Covid-19 : profils et trajectoires de prise en charge des patients dans l’année qui suit leur sortie de soins critiques

Études et résultats

N° 1248

Paru le 07/12/2022

Màj le 14/12/2022

Diane Naouri, Albert Vuagnat (DREES), avec la collaboration des médecins intensivistes-réanimateurs Gaëtan Beduneau, Alain Combes, Alexandre Demoule, Martin Dres, Matthieu Jamme, Antoine Kimmoun, Alain Mercat, Tài Pham, Matthieu Schmidt, et de la Société de réanimation de langue française (SRLF)
Entre le 1er mars 2020 et le 30 juin 2021, 106 000 patients atteints de Covid-19 ont été admis en soins critiques.
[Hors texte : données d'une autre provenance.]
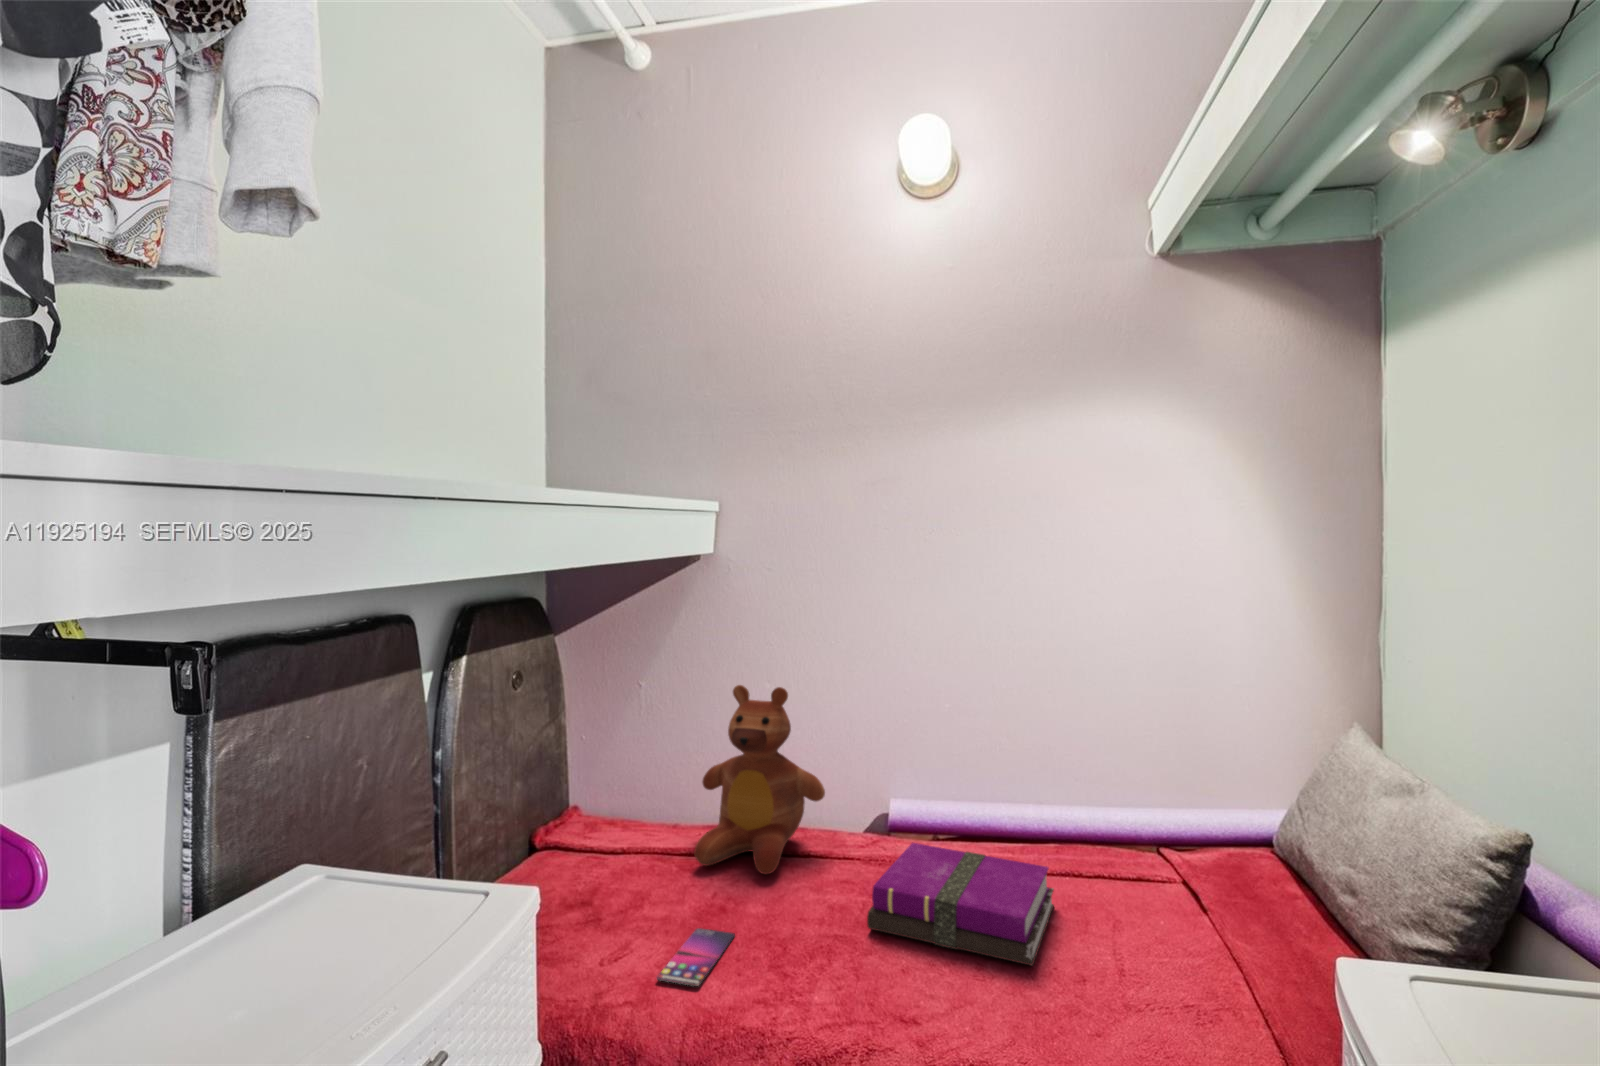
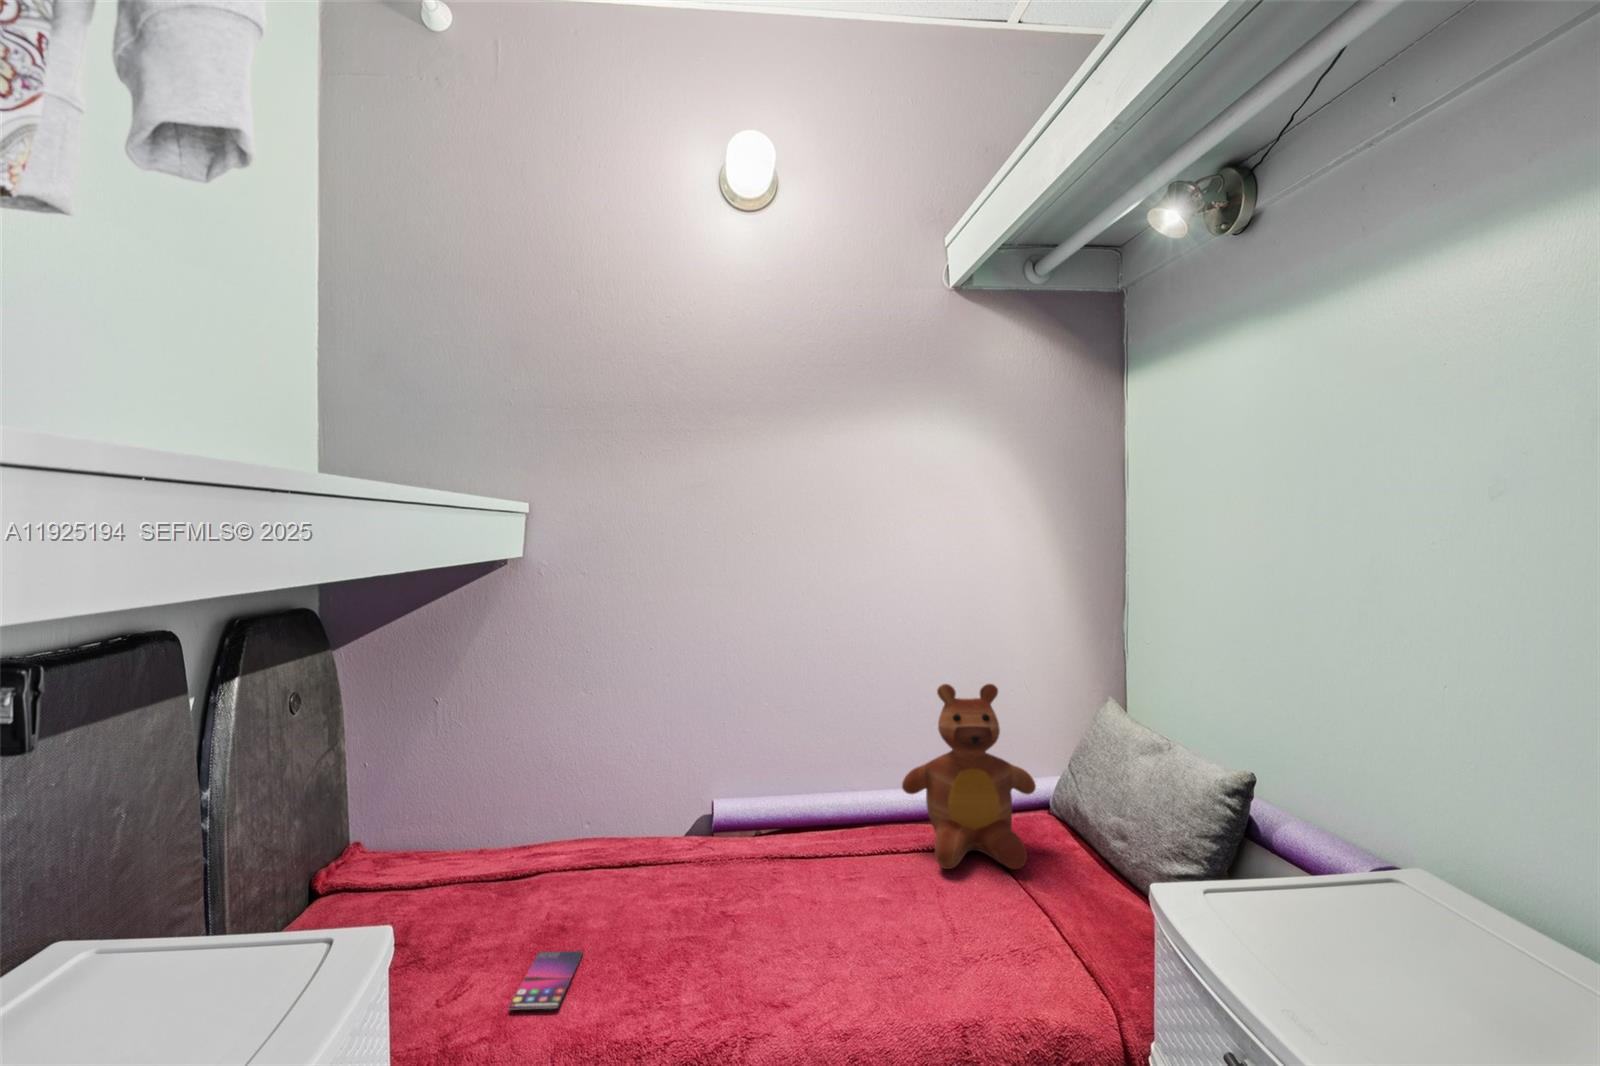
teddy bear: present [694,685,825,874] -> present [902,684,1036,869]
notebook: present [867,843,1054,965] -> none [719,839,885,936]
Parmi les 80 000 patients sortis vivants, 15 % ont été transférés en soins de suite et de réadaptation (SSR), cette proportion augmentant avec l’âge. Parmi les patients ayant nécessité une ventilation mécanique invasive, le taux de transfert en SSR s’élève à 31 % et, pour environ 40 % des cas, à cause d’une atteinte respiratoire. Le taux de mortalité des patients sortis vivants de soins critiques un an après leur sortie est faible (7 %) et inférieur à celui de ceux atteints de la grippe. Le taux de mortalité en soins critiques étant plus important parmi les patients atteints du Covid-19, la mortalité totale à un an reste plus importante parmi ces derniers.


Huit patients sur dix admis en soins critiques pour cause de Covid-19 ne présentent pas d’antécédent de maladie pulmonaire chronique ou de suivi pneumologique antérieur à l’hospitalisation, contre six patients sur dix admis pour grippe entre 2014 et 2019.

Au cours de l’année qui a suivi leur sortie d’hospitalisation, 27 % des patients admis en soins critiques et ne présentant pas d’antécédent pulmonaire ont eu au moins une consultation de ville de pneumologie. Deux patients sur trois dialysés pendant leur séjour en soins critiques ne présentaient pas d’antécédents néphrologiques ; parmi eux, 19 % ont eu au moins une consultation de néphrologie en ville, 13 % ont été réhospitalisés avec un nouveau diagnostic de maladie rénale chronique et 4 % ont nécessité des séances régulières de dialyse. Enfin, parmi les patients ne présentant pas d’antécédent psychiatrique, 9 % ont eu au moins une délivrance d’antidépresseurs.